G Douglas Barrett
Assistant Professor
Television, Radio and Film
G Douglas Barrett is an assistant professor in the television, radio and film department. He teaches courses in audio production, media studies, and music and sound studies.
Barrett is a co-founder and co-leader of “Posthumanities: Arts and Sciences,” a focus group at SU’s BioInspired Institute that promotes new areas of intellectual exchange through collaborations between the arts, humanities and sciences. He is also a current faculty fellow in the University-wide Autonomous Systems Policy Institute (ASPI), an initiative that focuses on the intersection of technology, society and policy.

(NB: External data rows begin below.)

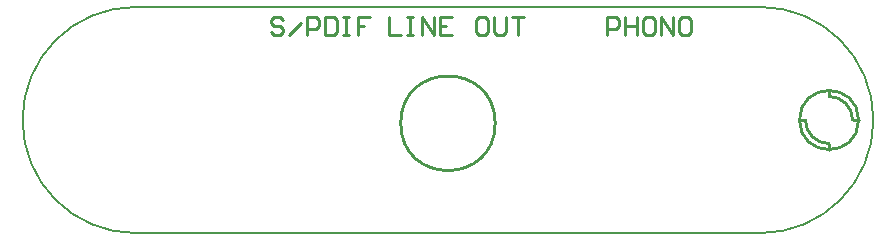
<source format=gto>
G04*
G04 #@! TF.GenerationSoftware,Altium Limited,Altium Designer,19.0.10 (269)*
G04*
G04 Layer_Color=65535*
%FSLAX44Y44*%
%MOMM*%
G71*
G01*
G75*
%ADD10C,0.2540*%
%ADD11C,0.2000*%
D10*
X347650Y0D02*
G03*
X347650Y0I-25000J0D01*
G01*
X302650D02*
G03*
X322650Y-20000I20000J0D01*
G01*
X342650Y0D02*
G03*
X322650Y20000I-20000J0D01*
G01*
X342650Y0D02*
G03*
X322650Y20000I-20000J0D01*
G01*
X40000Y-2750D02*
G03*
X40000Y-2750I-40000J0D01*
G01*
X297650Y0D02*
X302650D01*
X322650Y20000D02*
Y25000D01*
X342650Y0D02*
X347650D01*
X322650Y-25000D02*
Y-20000D01*
X135000Y72000D02*
Y87235D01*
X142618D01*
X145157Y84696D01*
Y79618D01*
X142618Y77078D01*
X135000D01*
X150235Y87235D02*
Y72000D01*
Y79618D01*
X160392D01*
Y87235D01*
Y72000D01*
X173088Y87235D02*
X168009D01*
X165470Y84696D01*
Y74539D01*
X168009Y72000D01*
X173088D01*
X175627Y74539D01*
Y84696D01*
X173088Y87235D01*
X180705Y72000D02*
Y87235D01*
X190862Y72000D01*
Y87235D01*
X203558D02*
X198479D01*
X195940Y84696D01*
Y74539D01*
X198479Y72000D01*
X203558D01*
X206097Y74539D01*
Y84696D01*
X203558Y87235D01*
X-50000D02*
Y72000D01*
X-39843D01*
X-34765Y87235D02*
X-29687D01*
X-32226D01*
Y72000D01*
X-34765D01*
X-29687D01*
X-22069D02*
Y87235D01*
X-11912Y72000D01*
Y87235D01*
X3323D02*
X-6834D01*
Y72000D01*
X3323D01*
X-6834Y79618D02*
X-1756D01*
X31254Y87235D02*
X26175D01*
X23636Y84696D01*
Y74539D01*
X26175Y72000D01*
X31254D01*
X33793Y74539D01*
Y84696D01*
X31254Y87235D01*
X38871D02*
Y74539D01*
X41410Y72000D01*
X46489D01*
X49028Y74539D01*
Y87235D01*
X54106D02*
X64263D01*
X59185D01*
Y72000D01*
X-139843Y84696D02*
X-142382Y87235D01*
X-147461D01*
X-150000Y84696D01*
Y82157D01*
X-147461Y79618D01*
X-142382D01*
X-139843Y77078D01*
Y74539D01*
X-142382Y72000D01*
X-147461D01*
X-150000Y74539D01*
X-134765Y72000D02*
X-124608Y82157D01*
X-119530Y72000D02*
Y87235D01*
X-111912D01*
X-109373Y84696D01*
Y79618D01*
X-111912Y77078D01*
X-119530D01*
X-104295Y87235D02*
Y72000D01*
X-96677D01*
X-94138Y74539D01*
Y84696D01*
X-96677Y87235D01*
X-104295D01*
X-89060D02*
X-83981D01*
X-86521D01*
Y72000D01*
X-89060D01*
X-83981D01*
X-66207Y87235D02*
X-76364D01*
Y79618D01*
X-71286D01*
X-76364D01*
Y72000D01*
D11*
X-264450Y95750D02*
G03*
X-264450Y-95750I0J-95750D01*
G01*
X264450D02*
G03*
X264450Y95750I0J95750D01*
G01*
X-264450Y-95750D02*
X264450D01*
X-264450Y95750D02*
X264450D01*
M02*

</source>
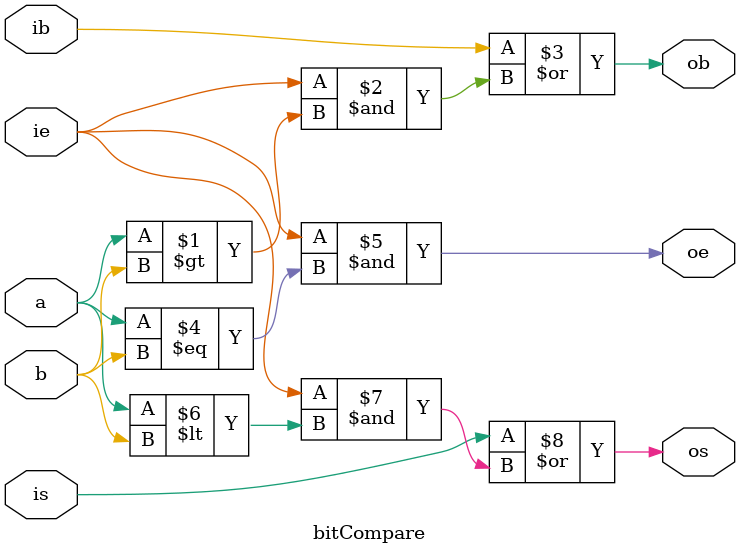
<source format=v>
`timescale 1ns / 1ps


module bitCompare(
input a,
input b,
input ib,
input ie,
input is,
output ob,
output oe,
output os
    );
    assign ob=ib|(ie&(a>b));
    assign oe=ie&(a==b);
    assign os=is|(ie&(a<b));
    
endmodule

</source>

Barrett’s research looks at how recent musical and artistic practices address contemporary social and cultural issues: from the ethics of science and technology to the critique of political economy to representations of race, gender and sexuality. He approaches these topics using methods from the humanities, including historical musicology, critical theory, art history and criticism, sound studies and media theory.
Barrett’s second monograph, “Experimenting the Human: Art, Music, and the Contemporary Posthuman,” appeared in 2023 on the University of Chicago Press. Analyzing works by Alvin Lucier, Pamela Z, Nam June Paik and Pauline Oliveros, Barrett argues that this experimental music reflects on postwar science and technology’s decentering of human agency amid the uneven temporality of global capitalism. His first book, “After Sound: Toward a Critical Music,” was published in 2016.
In addition to these books, Barrett’s research has appeared in international peer-reviewed journals such as Cultural Critique, Discourse, Postmodern Culture, Mosaic, Twentieth-Century Music and Contemporary Music Review. He regularly presents his work at conferences from groups such as the American Musicological Society (AMS), the College Art Association (CAA), AI Music Studies (AIMS) and the Association for the Study of the Arts of the Present (ASAP).
He is currently working on two projects: a monograph on music and planetary crisis and an edited volume on space art.
Barrett has a Ph.D. from SUNY at Buffalo, an M.F.A. from CalArts and a B.Mus. from Berklee College of Music.